Provided passage =
====

By John Pickard

It was not unexpected for Keir Starmer to finally dump the pledge for a Labour government to spend £28bn a year on green investment. It is something that has been trailed in the press for weeks, besides which, the words ‘pledge’, ‘promise’ and ‘commitment’ have no meaning for the current Labour leadership.

It was at Labour conference in 2021, in her keynote speech, that Shadow Chancellor, Rachel Reeves, gave a pledge to spend £28bn every year into ‘growing a green economy’. By last Summer, this was already scaled back to investment that would rise to £28bn, but no sooner than 2027. In November last year, a senior Labour source told the BBC that “the level of investment previously promised might never be reached”. Finally, today, we have the coup de grace.

There is a profound irony in the fact that Starmer has finally killed off this plan, all that is left of the ‘Green New Deal’ bandied about in the Labour Party in the Corbyn years. Ironic, because various scientific agencies have announced that for the first time, there has been a global average temperature rise (above pre-industrial levels) of 1.5oC, which has persisted for a full calendar year. The cost of turning in the direction of a non-carbon economy may be high, but the cost of not doing so will be far greater in the longer term. Unfortunately, that is lost on the Labour leadership.

Right wing seeking a ‘bomb-proof’ manifesto

To sugar the pill, the Labour leadership is still offering a plan to insulate homes and implement other non-carbon policies. But given the disappearance of so many other policies, even the most modest ‘commitments’ are no longer credible.

The over-arching aim of the Labour leadership is to produce an election manifesto that is ‘bomb-proof’, that is, immune to criticism from the likes of the Sun, the Daily Mail and the Express. Not that this is a winning strategy: Labour’s manifesto could be a blank booklet (and more likely will be), and rags like these will still urge a vote for the Tories.

====

Stored data entries:
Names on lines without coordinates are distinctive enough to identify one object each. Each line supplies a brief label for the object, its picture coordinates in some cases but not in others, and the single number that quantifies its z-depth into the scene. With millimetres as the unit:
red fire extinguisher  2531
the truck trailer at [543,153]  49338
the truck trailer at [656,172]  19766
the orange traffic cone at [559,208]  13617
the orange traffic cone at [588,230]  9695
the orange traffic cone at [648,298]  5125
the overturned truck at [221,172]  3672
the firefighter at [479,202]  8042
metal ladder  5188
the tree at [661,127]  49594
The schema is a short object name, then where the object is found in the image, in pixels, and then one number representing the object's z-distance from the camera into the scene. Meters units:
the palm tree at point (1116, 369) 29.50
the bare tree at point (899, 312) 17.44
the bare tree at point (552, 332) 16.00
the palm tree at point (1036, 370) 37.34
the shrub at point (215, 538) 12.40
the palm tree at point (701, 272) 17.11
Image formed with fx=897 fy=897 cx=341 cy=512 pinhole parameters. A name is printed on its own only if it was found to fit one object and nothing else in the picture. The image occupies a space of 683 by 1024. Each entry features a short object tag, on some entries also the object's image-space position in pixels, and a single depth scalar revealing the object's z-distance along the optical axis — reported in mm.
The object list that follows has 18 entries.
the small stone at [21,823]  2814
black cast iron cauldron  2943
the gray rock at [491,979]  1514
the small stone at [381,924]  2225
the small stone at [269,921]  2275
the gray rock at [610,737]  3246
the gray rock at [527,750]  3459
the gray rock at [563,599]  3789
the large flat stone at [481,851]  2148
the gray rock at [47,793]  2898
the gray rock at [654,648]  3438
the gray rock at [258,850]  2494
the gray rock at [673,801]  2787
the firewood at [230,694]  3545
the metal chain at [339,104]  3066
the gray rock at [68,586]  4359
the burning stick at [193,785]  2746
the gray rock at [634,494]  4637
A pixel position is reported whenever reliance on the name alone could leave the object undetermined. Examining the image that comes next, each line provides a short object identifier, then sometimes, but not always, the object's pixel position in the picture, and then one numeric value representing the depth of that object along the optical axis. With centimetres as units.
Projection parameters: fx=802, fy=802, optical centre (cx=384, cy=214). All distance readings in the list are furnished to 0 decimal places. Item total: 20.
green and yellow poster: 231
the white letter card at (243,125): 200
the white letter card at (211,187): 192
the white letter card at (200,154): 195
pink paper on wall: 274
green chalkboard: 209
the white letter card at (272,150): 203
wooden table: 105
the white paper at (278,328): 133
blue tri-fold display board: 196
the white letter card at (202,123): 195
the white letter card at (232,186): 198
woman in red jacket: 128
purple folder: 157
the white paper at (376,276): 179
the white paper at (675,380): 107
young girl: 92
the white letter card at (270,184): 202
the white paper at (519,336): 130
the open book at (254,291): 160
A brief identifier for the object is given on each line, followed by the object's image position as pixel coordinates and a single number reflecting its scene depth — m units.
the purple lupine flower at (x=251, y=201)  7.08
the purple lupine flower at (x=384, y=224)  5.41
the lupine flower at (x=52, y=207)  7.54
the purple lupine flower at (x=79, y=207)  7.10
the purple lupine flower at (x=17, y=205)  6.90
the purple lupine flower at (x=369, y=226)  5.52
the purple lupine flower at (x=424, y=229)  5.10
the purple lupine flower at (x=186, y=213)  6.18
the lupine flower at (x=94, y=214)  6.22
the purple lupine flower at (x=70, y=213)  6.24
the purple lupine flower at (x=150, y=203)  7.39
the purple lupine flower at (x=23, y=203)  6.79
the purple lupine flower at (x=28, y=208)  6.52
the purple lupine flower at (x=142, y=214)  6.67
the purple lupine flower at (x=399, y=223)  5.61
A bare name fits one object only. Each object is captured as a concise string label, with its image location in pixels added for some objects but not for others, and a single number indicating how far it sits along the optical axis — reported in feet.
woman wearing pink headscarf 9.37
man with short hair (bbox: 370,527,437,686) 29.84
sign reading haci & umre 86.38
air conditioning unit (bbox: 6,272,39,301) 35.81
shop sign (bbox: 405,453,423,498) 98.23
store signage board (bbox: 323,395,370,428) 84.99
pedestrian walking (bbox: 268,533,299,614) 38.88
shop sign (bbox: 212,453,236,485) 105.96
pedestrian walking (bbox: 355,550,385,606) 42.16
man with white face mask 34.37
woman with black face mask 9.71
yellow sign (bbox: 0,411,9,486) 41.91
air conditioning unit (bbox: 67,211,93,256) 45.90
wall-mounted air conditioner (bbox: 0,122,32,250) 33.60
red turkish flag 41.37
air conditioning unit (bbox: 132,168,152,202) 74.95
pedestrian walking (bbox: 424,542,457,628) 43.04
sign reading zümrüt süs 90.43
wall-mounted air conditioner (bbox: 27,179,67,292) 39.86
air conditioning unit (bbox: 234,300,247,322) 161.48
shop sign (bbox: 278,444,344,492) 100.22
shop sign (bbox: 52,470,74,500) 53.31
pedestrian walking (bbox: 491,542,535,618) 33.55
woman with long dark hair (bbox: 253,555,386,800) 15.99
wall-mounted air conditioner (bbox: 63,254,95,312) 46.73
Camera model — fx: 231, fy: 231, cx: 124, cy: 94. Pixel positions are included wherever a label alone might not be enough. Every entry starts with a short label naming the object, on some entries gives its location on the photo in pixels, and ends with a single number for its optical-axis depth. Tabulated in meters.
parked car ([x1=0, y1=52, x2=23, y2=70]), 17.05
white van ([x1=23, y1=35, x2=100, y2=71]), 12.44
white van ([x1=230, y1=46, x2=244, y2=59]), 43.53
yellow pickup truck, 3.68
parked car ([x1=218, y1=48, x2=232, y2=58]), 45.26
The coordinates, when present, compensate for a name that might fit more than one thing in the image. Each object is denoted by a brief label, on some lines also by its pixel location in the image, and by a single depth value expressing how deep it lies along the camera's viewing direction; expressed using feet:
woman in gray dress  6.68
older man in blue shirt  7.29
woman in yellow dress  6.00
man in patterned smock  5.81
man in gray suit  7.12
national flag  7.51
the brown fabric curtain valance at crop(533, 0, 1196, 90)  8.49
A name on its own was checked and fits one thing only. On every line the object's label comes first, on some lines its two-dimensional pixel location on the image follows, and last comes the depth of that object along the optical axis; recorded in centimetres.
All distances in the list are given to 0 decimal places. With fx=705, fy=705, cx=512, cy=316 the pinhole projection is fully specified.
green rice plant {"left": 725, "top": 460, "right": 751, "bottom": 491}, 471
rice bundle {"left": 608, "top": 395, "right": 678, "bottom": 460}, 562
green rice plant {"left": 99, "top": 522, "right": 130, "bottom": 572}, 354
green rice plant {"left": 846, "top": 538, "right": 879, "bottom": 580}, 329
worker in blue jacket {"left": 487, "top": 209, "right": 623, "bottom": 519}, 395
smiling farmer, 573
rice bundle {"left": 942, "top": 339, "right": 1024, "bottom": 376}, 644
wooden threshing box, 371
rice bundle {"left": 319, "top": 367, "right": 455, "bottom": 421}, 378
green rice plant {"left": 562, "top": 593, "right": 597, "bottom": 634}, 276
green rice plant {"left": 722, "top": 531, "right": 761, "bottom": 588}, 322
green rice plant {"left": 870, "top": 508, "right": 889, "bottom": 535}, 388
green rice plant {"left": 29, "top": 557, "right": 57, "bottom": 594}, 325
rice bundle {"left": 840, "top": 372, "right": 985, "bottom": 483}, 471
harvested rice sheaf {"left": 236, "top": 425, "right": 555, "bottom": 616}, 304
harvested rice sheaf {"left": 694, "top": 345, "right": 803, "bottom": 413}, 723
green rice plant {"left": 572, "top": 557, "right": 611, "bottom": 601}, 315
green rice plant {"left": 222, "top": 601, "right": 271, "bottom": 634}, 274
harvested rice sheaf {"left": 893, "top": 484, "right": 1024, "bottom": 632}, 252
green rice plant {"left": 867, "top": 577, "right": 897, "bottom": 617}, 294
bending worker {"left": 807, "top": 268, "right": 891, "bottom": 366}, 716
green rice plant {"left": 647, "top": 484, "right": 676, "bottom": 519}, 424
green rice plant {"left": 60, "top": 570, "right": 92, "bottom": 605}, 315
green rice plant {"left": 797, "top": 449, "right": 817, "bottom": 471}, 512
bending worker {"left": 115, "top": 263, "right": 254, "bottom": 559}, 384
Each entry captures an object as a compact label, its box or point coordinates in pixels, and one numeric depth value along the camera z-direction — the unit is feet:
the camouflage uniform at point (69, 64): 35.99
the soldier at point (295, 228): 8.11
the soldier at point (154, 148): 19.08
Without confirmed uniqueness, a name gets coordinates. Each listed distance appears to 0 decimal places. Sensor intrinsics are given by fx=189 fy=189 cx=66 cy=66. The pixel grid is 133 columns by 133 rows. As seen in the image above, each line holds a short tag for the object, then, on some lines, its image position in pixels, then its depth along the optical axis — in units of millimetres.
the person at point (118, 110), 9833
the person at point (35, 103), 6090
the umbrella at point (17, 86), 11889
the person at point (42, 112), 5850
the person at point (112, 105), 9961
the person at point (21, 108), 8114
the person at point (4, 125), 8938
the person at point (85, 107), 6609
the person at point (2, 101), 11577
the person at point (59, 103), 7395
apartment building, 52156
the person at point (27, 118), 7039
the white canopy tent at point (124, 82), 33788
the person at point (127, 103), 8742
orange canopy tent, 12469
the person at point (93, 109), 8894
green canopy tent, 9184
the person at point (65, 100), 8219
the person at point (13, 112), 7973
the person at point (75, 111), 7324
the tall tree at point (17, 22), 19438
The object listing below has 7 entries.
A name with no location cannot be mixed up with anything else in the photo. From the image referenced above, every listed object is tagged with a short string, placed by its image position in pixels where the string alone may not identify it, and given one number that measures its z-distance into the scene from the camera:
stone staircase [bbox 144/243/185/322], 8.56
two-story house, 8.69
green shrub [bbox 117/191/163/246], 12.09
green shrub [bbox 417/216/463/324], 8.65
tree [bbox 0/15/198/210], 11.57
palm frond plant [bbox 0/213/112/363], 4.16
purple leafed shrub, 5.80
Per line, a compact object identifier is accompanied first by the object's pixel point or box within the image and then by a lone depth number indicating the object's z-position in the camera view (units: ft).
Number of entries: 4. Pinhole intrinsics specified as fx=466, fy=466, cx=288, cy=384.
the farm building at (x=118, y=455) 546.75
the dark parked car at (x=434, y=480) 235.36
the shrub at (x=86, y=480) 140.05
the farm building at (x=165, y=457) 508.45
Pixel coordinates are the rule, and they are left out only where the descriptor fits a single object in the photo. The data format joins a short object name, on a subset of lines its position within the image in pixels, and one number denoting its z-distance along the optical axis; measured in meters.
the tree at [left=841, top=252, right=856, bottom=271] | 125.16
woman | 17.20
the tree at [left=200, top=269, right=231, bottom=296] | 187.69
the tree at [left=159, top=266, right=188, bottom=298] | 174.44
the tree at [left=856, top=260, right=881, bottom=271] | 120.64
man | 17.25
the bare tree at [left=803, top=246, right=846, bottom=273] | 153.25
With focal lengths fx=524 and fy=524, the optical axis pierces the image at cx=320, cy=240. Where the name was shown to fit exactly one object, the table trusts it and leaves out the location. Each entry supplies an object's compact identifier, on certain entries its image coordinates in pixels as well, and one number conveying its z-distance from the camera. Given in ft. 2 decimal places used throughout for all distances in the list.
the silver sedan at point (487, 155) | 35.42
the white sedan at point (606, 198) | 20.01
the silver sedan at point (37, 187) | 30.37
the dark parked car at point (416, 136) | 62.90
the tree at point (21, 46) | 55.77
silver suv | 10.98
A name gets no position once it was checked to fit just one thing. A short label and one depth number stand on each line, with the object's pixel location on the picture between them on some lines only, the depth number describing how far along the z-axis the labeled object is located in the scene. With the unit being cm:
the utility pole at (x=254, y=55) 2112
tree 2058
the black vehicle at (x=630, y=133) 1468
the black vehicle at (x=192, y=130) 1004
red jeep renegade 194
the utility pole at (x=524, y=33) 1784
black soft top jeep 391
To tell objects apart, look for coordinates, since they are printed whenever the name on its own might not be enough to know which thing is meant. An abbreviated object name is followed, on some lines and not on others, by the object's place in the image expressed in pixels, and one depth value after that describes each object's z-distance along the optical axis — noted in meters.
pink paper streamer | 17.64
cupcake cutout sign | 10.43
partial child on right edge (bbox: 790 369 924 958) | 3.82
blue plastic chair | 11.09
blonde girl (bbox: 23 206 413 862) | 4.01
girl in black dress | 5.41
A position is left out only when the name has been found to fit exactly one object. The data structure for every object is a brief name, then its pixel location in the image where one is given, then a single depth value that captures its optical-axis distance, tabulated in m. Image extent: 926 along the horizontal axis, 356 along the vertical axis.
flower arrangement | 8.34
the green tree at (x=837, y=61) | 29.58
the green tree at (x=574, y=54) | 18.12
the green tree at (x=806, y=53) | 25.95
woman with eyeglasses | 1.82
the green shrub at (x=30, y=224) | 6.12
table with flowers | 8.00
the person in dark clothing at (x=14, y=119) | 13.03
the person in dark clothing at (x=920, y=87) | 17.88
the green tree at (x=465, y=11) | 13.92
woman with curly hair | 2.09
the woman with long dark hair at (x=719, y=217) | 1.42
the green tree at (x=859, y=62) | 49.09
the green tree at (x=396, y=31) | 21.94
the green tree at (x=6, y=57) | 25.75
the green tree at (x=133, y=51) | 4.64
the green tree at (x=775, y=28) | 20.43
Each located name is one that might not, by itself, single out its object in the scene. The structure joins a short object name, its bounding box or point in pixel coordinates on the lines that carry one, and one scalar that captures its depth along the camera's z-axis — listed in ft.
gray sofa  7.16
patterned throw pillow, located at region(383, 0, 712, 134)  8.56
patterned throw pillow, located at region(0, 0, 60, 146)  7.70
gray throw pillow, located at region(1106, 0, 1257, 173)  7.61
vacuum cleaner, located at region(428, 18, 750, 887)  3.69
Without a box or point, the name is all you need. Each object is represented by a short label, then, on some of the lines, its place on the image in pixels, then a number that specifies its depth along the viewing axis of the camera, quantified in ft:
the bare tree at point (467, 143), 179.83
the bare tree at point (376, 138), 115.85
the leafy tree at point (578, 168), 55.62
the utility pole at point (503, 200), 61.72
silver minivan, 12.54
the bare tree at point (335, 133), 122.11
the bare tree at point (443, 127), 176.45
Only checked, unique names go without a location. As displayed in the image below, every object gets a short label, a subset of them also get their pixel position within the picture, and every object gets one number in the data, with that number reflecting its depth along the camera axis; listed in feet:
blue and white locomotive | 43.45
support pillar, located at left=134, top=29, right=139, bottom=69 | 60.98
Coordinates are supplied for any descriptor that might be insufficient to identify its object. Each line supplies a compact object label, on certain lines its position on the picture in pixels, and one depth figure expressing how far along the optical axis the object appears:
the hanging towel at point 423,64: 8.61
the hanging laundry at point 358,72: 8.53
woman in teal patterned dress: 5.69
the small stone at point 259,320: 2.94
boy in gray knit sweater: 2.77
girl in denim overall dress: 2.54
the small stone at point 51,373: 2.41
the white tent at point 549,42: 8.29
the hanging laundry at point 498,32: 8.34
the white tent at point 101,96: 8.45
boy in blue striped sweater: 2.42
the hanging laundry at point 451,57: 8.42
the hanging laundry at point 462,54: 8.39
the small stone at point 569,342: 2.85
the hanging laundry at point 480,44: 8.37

====

Task instructions =
1. In the commentary on Labour's green pledge, substitute "Conservatives" for "Tories" and write out the section between "The over-arching aim" and "for the Tories.", inclusive.
2. According to the commentary on Labour's green pledge, what sum did Rachel Reeves pledge to spend every year on growing a green economy?
This material has no connection to the commentary on Labour's green pledge.

Solutions to the problems =
1.
The over-arching aim of the Labour leadership is to produce an election manifesto that is ‘bomb-proof’, that is, immune to criticism from the likes of the Sun, the Daily Mail and the Express. Not that this is a winning strategy: Labour’s manifesto could be a blank booklet (and more likely will be), and rags like these will still urge a vote for the Conservatives.

2. £28bn a year.